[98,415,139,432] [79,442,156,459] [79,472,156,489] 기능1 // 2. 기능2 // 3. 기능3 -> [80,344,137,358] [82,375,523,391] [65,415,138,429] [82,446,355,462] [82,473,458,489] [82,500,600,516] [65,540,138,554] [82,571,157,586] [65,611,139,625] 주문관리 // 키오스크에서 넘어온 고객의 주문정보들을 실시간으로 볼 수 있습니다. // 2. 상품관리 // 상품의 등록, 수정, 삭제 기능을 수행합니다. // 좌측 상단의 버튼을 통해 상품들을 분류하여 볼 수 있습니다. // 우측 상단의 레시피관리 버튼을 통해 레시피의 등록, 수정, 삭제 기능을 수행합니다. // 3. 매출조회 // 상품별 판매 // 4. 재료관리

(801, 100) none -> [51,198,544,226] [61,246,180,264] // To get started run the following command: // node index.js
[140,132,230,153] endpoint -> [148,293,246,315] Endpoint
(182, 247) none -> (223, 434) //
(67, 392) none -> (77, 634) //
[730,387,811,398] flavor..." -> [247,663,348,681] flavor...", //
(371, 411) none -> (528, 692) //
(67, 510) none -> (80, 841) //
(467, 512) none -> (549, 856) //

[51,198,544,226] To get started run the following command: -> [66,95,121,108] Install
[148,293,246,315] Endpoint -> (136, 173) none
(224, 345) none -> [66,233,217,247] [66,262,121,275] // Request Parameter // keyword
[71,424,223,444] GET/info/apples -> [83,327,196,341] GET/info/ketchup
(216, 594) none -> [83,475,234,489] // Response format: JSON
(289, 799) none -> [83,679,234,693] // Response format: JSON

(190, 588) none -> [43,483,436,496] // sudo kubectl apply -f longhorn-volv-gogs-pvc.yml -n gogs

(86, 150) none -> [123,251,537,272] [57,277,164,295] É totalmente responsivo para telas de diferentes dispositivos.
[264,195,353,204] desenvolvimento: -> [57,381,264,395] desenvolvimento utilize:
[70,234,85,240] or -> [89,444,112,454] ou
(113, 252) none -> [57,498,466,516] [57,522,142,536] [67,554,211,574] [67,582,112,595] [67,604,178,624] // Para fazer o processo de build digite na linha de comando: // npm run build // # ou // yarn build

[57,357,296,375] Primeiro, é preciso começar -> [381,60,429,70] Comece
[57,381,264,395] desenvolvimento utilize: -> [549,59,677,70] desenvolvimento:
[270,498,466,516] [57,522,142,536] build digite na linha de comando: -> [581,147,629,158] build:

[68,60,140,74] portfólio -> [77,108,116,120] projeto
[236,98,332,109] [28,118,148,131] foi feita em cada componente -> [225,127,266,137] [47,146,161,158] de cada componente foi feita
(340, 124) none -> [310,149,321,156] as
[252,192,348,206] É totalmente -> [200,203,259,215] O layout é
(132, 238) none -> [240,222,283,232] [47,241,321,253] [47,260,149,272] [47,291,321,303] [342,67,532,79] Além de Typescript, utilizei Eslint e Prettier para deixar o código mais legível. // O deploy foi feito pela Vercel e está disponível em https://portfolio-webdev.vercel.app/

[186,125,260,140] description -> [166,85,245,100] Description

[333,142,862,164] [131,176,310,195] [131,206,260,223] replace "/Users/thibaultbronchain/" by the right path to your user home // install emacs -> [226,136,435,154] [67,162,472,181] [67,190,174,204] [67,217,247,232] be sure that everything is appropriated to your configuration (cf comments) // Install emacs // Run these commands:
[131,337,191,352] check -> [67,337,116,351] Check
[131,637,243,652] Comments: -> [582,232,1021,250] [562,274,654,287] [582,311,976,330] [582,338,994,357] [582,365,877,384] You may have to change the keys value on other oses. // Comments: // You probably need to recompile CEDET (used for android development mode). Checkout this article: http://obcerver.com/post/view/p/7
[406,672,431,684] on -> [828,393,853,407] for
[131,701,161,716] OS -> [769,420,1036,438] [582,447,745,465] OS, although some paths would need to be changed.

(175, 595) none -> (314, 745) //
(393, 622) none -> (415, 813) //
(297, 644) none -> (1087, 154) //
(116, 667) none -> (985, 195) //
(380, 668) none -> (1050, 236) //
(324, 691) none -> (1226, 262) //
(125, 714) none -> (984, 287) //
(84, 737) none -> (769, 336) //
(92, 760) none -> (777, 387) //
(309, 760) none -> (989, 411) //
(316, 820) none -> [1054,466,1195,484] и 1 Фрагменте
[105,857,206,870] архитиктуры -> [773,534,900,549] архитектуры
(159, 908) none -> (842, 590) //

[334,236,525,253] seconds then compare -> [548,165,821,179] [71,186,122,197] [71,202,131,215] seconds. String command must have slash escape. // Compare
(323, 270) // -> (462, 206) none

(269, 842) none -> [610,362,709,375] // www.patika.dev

┄┄┄┄┄┄┄┄┄┄

— TO-DO ITEM —
Repeat exactly, and only, the lines from the one containing "(84, 737) none -> (769, 336) //" through the end of the material.

— RESPONSE AREA —
(84, 737) none -> (769, 336) //
(92, 760) none -> (777, 387) //
(309, 760) none -> (989, 411) //
(316, 820) none -> [1054,466,1195,484] и 1 Фрагменте
[105,857,206,870] архитиктуры -> [773,534,900,549] архитектуры
(159, 908) none -> (842, 590) //

[334,236,525,253] seconds then compare -> [548,165,821,179] [71,186,122,197] [71,202,131,215] seconds. String command must have slash escape. // Compare
(323, 270) // -> (462, 206) none

(269, 842) none -> [610,362,709,375] // www.patika.dev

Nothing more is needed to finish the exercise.